The authors argue that while treatment is clearly an urgent issue, we need research that focuses on mechanistic basics, as well as a re-assessment of what constitutes a successful treatment outcome (rather than simply, or exclusively, body weight).
ReSPCT: find out what it means to me
If you’ve read The Acid Queen, Susannah Cahalan’s excellent new book on Rosemary Leary, you’ll know all about the importance that early psychedelic explorers placed on “set and setting”, that is, the mental state in which an individual takes the substance, and the physical and social environment surrounding them. Thanks to a Delphi consultation process just published in Nature Medicine, we now have guidelines for “Reporting of Setting in Psychedelic Clinical Trials” or ReSPCT, the kind of tortuous acronym that adds so much joy to scientific research. The authors hope that ReSPCT will strengthen trial design and reporting, improve validity and reproducibility, and help us to aggregate and compare data from psychedelic studies.
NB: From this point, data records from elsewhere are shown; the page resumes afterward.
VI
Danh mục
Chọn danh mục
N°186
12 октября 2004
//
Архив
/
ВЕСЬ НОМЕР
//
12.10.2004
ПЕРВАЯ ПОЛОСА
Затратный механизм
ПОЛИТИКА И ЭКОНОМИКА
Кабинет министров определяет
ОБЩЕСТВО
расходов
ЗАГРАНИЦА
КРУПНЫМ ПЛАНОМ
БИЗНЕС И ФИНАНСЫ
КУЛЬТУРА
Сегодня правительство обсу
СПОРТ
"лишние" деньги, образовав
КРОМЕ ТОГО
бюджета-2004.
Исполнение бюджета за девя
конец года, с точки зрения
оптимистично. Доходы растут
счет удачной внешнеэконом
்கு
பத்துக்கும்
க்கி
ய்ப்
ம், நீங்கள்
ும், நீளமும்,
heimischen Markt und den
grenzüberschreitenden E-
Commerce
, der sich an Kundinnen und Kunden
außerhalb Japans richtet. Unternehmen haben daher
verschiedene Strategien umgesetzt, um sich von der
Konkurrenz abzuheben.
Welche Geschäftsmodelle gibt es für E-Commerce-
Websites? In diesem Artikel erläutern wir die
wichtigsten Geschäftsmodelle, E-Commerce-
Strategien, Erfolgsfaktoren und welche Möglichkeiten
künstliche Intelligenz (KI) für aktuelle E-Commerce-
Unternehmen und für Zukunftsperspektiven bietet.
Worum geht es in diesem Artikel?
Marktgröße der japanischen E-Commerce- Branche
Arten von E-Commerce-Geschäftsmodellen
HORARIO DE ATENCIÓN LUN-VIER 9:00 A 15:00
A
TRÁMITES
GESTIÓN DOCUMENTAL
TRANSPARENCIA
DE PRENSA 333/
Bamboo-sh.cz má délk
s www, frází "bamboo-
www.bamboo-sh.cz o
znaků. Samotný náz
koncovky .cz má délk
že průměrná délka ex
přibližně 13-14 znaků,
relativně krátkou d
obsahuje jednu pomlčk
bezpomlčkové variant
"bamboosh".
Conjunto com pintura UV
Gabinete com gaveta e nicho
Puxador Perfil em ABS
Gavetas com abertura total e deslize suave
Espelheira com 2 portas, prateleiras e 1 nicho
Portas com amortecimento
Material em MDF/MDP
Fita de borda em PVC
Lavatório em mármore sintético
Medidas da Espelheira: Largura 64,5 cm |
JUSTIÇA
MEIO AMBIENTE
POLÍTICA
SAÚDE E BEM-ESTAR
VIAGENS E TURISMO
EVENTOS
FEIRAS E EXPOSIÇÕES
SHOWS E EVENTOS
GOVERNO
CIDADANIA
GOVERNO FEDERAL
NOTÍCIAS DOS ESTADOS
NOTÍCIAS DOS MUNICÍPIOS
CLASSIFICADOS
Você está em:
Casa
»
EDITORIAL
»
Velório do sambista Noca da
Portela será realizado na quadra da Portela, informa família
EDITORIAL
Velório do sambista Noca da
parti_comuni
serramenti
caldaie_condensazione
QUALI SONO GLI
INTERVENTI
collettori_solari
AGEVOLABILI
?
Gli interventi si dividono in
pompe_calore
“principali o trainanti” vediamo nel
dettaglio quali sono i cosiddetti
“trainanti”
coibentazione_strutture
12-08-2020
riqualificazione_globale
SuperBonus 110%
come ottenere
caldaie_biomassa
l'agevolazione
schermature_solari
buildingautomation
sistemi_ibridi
Premenstrual exacerbation of psychiatric symptoms
The BJPsych has just published a collection of editorials on women’s mental health, including this piece on “premenstrual exacerbation of existing mental illnesses” (PME). I was familiar with the concept (ie, that pre-existing mental health problems can fluctuate over the menstrual cycle), but this piece contains lots of interesting new material. The authors posit that the drop in oestrogen levels during the luteal phase might be an important mechanism, affecting serotonergic and dopaminergic systems, and resulting in issues such as worsening of depression, mood instability in women with bipolar disorder, and cognitive problems in those with ADHD.
Management strategies are mostly based on first principles: consider altering medication, inquire about the menstrual cycle and track symptoms accordingly, and provide psychotherapy and psychoeducation. Future research recommendations include trialling oral contraceptives to see if stabilising hormones can tackle PME, and carrying out granular longitudinal studies to learn more about underlying mechanisms. A starting point might be to get a better idea of prevalence; the fact that 80% of the reproductive female population is affected by premenstrual syndrome and 3.2% by premenstrual dysphoric disorder suggests PME might not be a negligible issue.
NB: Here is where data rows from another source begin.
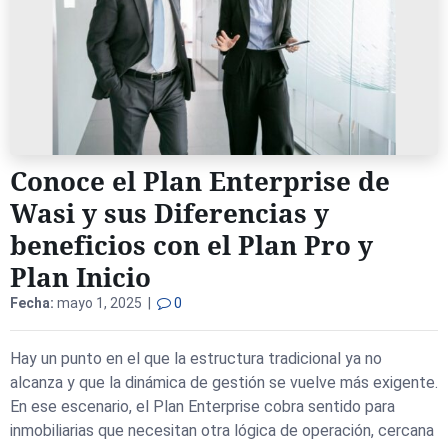
Conoce el Plan Enterprise de
Wasi y sus Diferencias y
beneficios con el Plan Pro y
Plan Inicio
Fecha:
mayo 1, 2025 |
0
Hay un punto en el que la estructura tradicional ya no
alcanza y que la dinámica de gestión se vuelve más exigente.
En ese escenario, el Plan Enterprise cobra sentido para
inmobiliarias que necesitan otra lógica de operación, cercana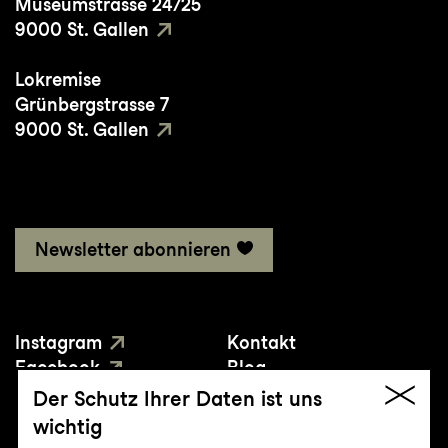
Museumstrasse 24/25
9000 St. Gallen
Lokremise
Grünbergstrasse 7
9000 St. Gallen
Newsletter abonnieren
Instagram
Kontakt
Facebook
Blog
YouTube
Presse
Der Schutz Ihrer Daten ist uns
wichtig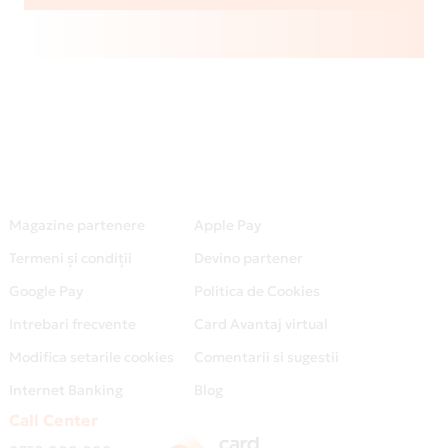
Magazine partenere
Apple Pay
Termeni și condiții
Devino partener
Google Pay
Politica de Cookies
Intrebari frecvente
Card Avantaj virtual
Modifica setarile cookies
Comentarii si sugestii
Internet Banking
Blog
Call Center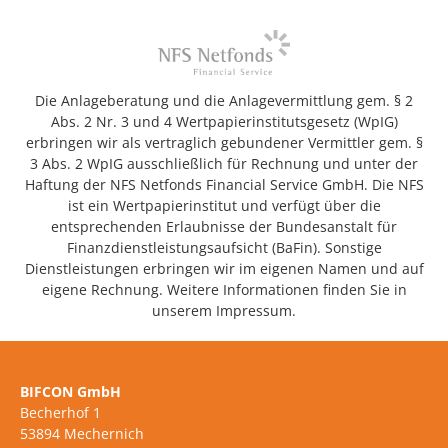
Die Anlageberatung und die Anlagevermittlung gem. § 2
Abs. 2 Nr. 3 und 4 Wertpapierinstitutsgesetz (WpIG)
erbringen wir als vertraglich gebundener Vermittler gem. §
3 Abs. 2 WpIG ausschließlich für Rechnung und unter der
Haftung der NFS Netfonds Financial Service GmbH. Die NFS
ist ein Wertpapierinstitut und verfügt über die
entsprechenden Erlaubnisse der Bundesanstalt für
Finanzdienstleistungsaufsicht (BaFin). Sonstige
Dienstleistungen erbringen wir im eigenen Namen und auf
eigene Rechnung. Weitere Informationen finden Sie in
unserem Impressum.
BIFCON GmbH
Becherhof 1
53894 Mechernich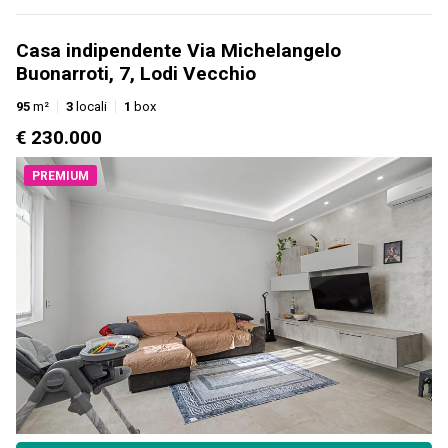
Casa indipendente Via Michelangelo
Buonarroti, 7, Lodi Vecchio
95
m²
3
locali
1
box
€ 230.000
PREMIUM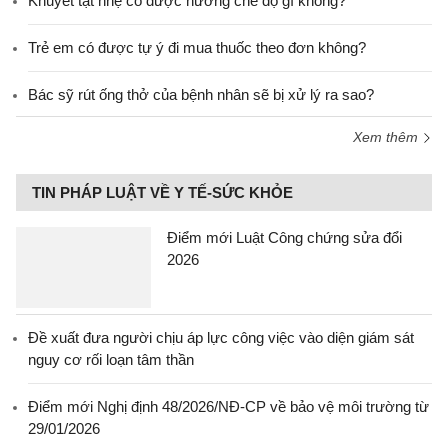
Khuyết tật nhẹ có được hưởng chế độ gì không?
Trẻ em có được tự ý đi mua thuốc theo đơn không?
Bác sỹ rút ống thở của bệnh nhân sẽ bị xử lý ra sao?
Xem thêm
TIN PHÁP LUẬT VỀ Y TẾ-SỨC KHỎE
Điểm mới Luật Công chứng sửa đổi
2026
Đề xuất đưa người chịu áp lực công việc vào diện giám sát
nguy cơ rối loạn tâm thần
Điểm mới Nghị định 48/2026/NĐ-CP về bảo vệ môi trường từ
29/01/2026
Mental health study recruitment: pivot to video
Recruiting people to clinical trials in mental health isn’t easy, and the COVID pandemic made it even harder. In early 2022, the authors of this JMIR Mental Health paper were trying to recruit for a study validating a questionnaire for suicide assessment (SuPr-X) in Germany, and not having much luck: “we could not motivate GPs to cooperate”, they report, “due to the increasing spread of the highly contagious COVID-19 Omicron variant”. By the time autumn 2023 came around, the COVID situation had improved, but they were way behind their recruitment target.
So the researchers decided to do something different (with an appropriate ethics amendment, of course). In addition to “traditional recruitment strategies”—physician-led recruitment, leafleting clinics—they put ads on Facebook, Instagram, Google, and TikTok. Their evaluation of this strategy is presented in the paper.
In brief, there wasn’t much of a difference between the sample recruited “traditionally” versus that recruited online in terms of gender, age, and Patient Health Questionnaire-9 scores. A measured by cost per lead, the top-performing image for online recruitement was of a “sad woman” (compared with “sad man” and “senior male physician”), and a video featuring a layperson did better than one focusing on a physician. The team managed to recruit almost half of study participants online (239 of 521, or 46%), and report that this method “proved particularly effective in reaching vulnerable, hard-to-access populations and enhancing patient diversity.”